I considered the impossible explanations and discarded them. No, the problem wasn’t him.

It was me.

I wasn’t trying hard enough.

Obsession doesn’t arrive all at once. It grows quietly, disguised as problem-solving. I read papers on compliance, persuasion, neurological variance. I learned more about human autonomy than I ever cared to know.

I brushed his hand every day.

Nothing.

One evening, long after most of the office had emptied, I asked him to stay late and help me organize files. I closed the door behind us. The room felt smaller immediately.

“Lucas,” I said, resting a hand on his shoulder, applying pressure this time. Firm. Intentional. “I need you to listen to me.”

He did listen. His eyes stayed on mine. Calm. Attentive.

“Yes?” he said.

I pushed. Harder than I ever had with anyone. I imagined his will folding, imagined his thoughts aligning, imagined the relief of normalcy returning.

Nothing happened.

“Are you okay?” he asked, frowning slightly. “You look
 tired.”

I let go of him as if burned.

I laughed it off. Apologized. Let him leave.

That night, I followed him.

It was raining. The city smelled like wet concrete and exhaust. He took the bus, sat by the window, headphones in. I sat two rows behind him, watching the reflection of his face ghosted against the glass.

I memorized his stop. His street. The building where he lived—old, narrow, poorly lit. I watched him disappear inside.

I told myself I wouldn’t go further.

I went further.

Breaking into his apartment was easier than it should have been. The lock was cheap. The hallway smelled like dust and boiled vegetables. I stood inside his living room, heart pounding, surrounded by the evidence of a person who existed independently of me.

Books. Dishes in the sink. A half-finished model plane on the table.

He wasn’t special.That was the most terrifying part.

When he came home and saw me, he froze. Not in fear. In shock.

“What are you doing here?” he asked.

“I need you to do something,” I said, stepping forward and grabbing his wrist.

Skin. Bone. Pulse.

I poured everything into that touch. Desperation. Authority. Command.

Obey.

Lucas didn’t pull away. He looked down at my hand, then back at my face.

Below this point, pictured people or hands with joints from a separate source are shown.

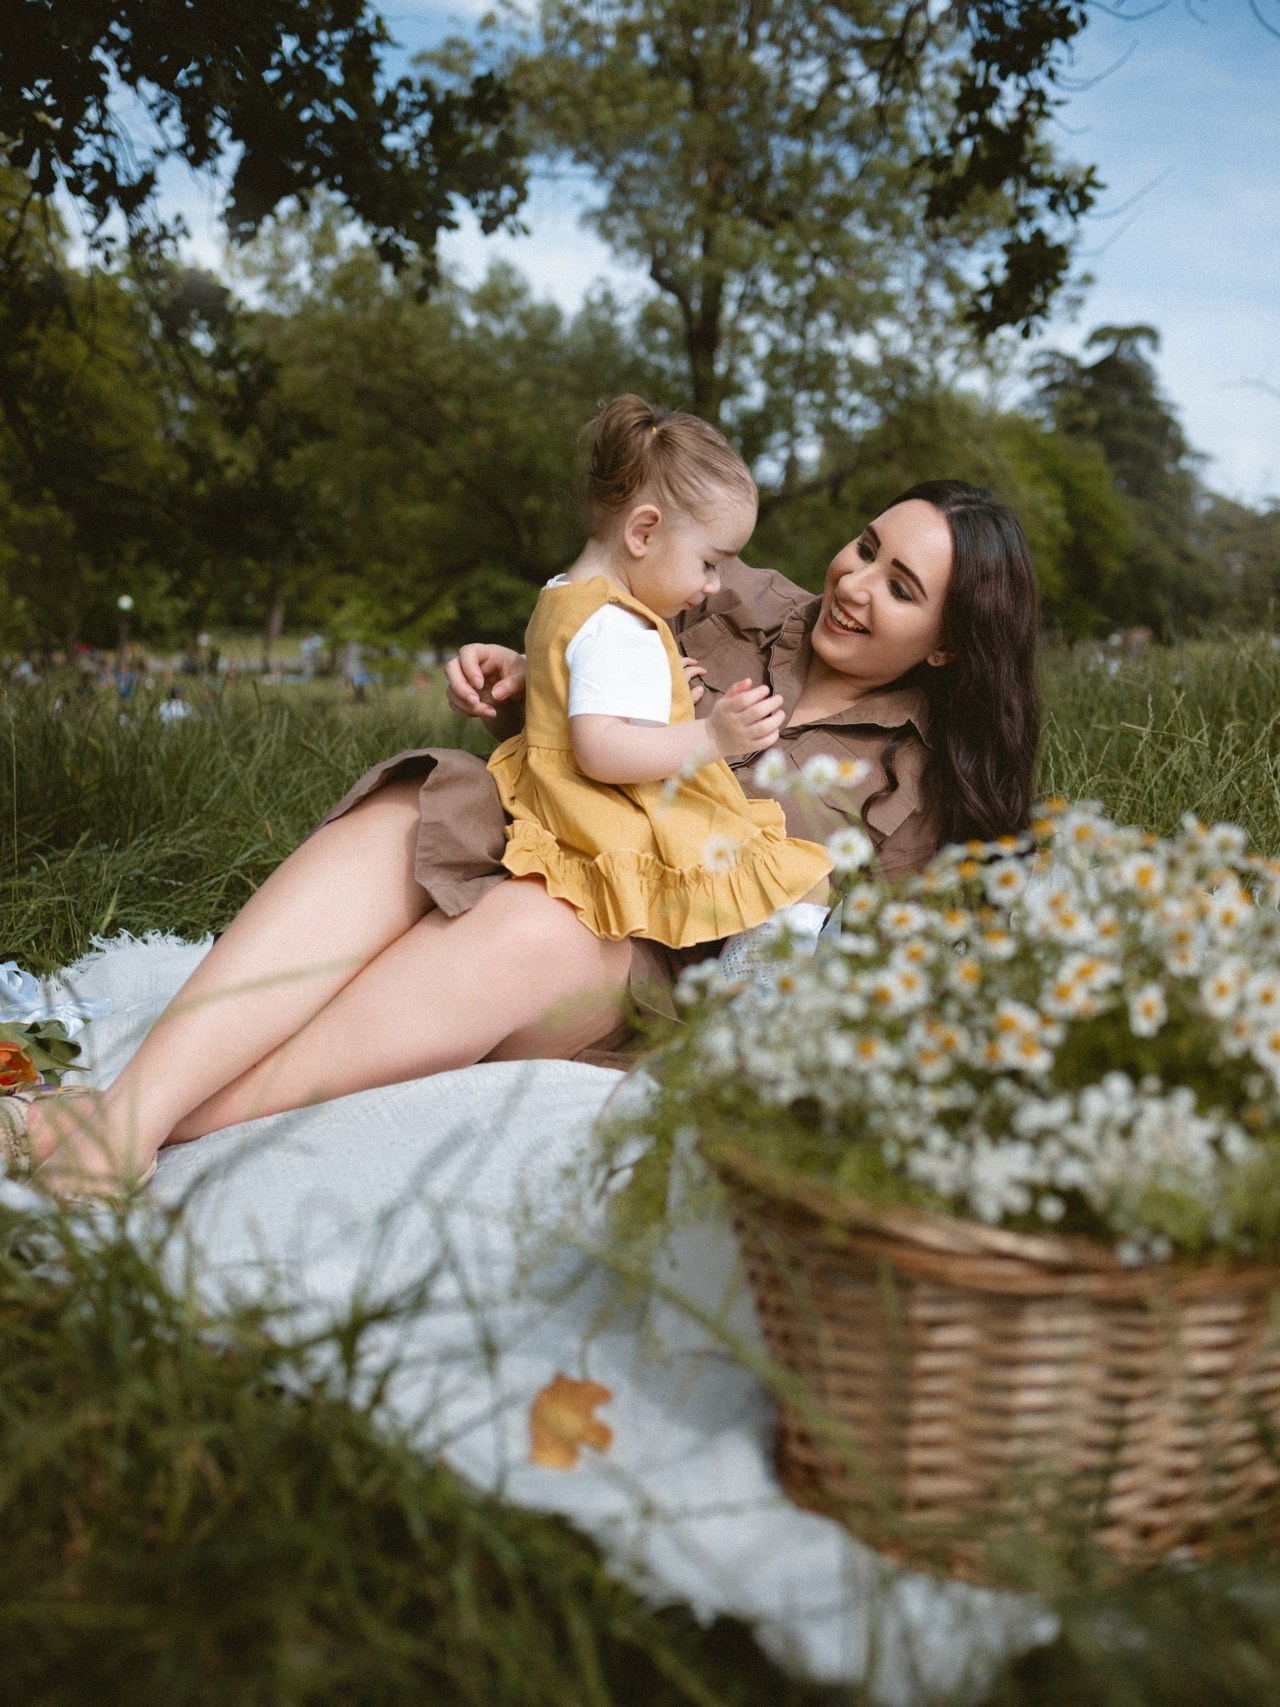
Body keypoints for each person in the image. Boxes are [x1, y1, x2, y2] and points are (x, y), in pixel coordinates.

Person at [18, 472, 1039, 1193]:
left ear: (949, 646)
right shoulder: (734, 596)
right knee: (422, 800)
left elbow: (852, 990)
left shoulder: (918, 794)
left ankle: (127, 1123)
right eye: (865, 547)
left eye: (900, 588)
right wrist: (519, 682)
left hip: (637, 965)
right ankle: (128, 1118)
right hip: (540, 825)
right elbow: (597, 685)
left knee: (541, 924)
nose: (855, 583)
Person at [485, 397, 831, 950]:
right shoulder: (621, 627)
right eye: (710, 562)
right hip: (614, 811)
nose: (715, 584)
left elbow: (590, 689)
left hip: (568, 793)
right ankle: (757, 992)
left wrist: (666, 683)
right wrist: (712, 735)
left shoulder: (566, 595)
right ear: (643, 533)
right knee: (798, 879)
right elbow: (601, 750)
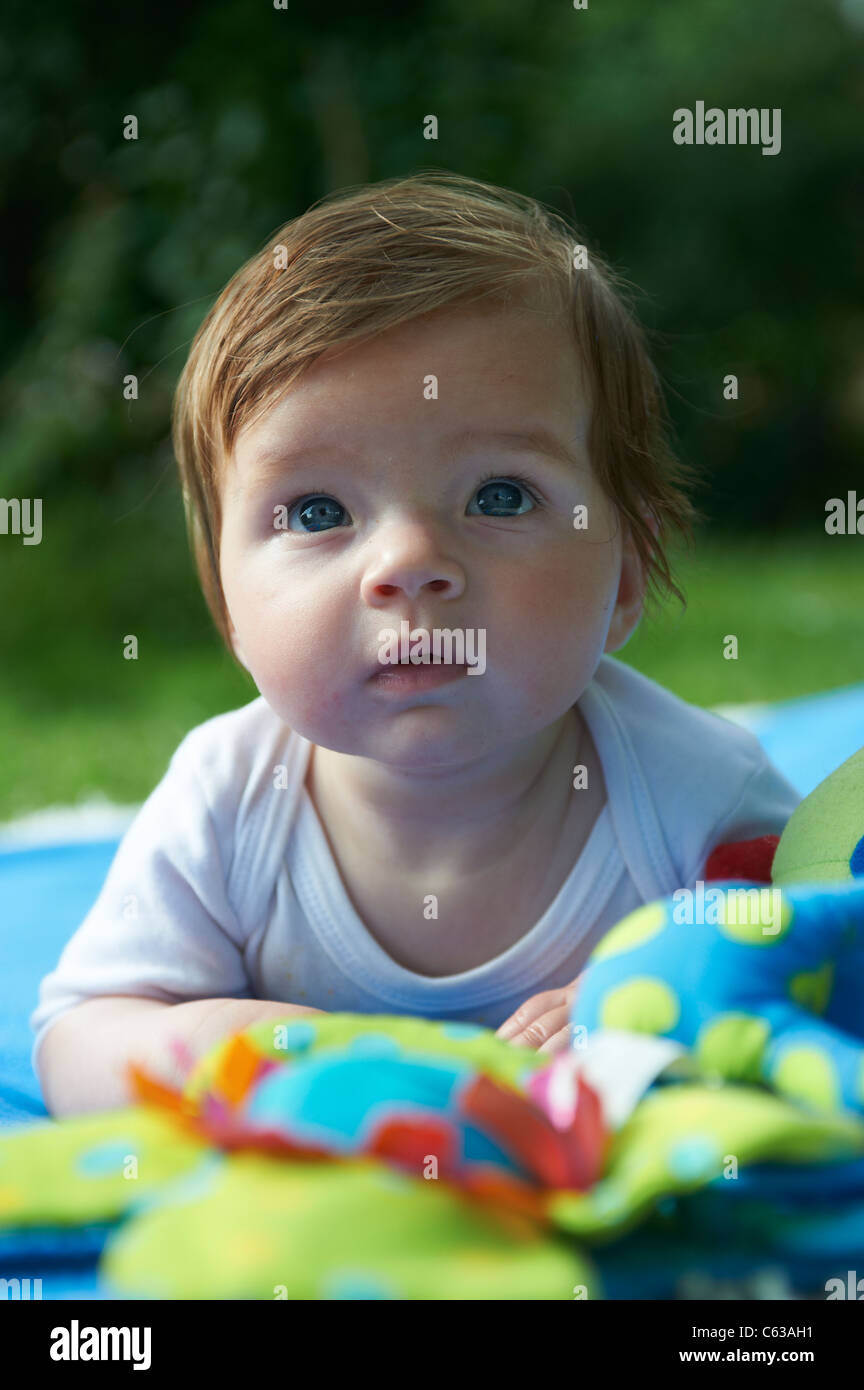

“Let go,” he said quietly.

I didn’t.

“Please,” he added. Not panicked. Just
 firm.

My vision blurred. I tightened my grip until he winced.

Nothing.

I let go.

We stood there in silence, the distance between us suddenly enormous.

“I don’t know what you think you’re doing,” he said, backing toward the door, “but you need help.”

He left. He didn’t scream. Didn’t call the police. Didn’t even look back.

I sank to the floor of his apartment and stayed there until morning.

Since then, everything has unraveled.

People still listen to me. Still comply. But it feels hollow now, like performing a trick after someone has explained how it works. Lucas stopped coming to work. No one seems to know where he went.

Sometimes I think he quit.

Sometimes I think he’s watching me.

I still feel his resistance in my hands when I close my eyes. That blank space where my influence should be. I’ve started noticing others now—tiny moments of delay, slight hesitations. Cracks.

Or maybe they were always there.

Maybe Lucas wasn’t immune.

Maybe he was just the first person I couldn’t pretend was.

I don’t know if I’m losing my ability
 or finally seeing its limits.

And I don’t know which possibility scares me more.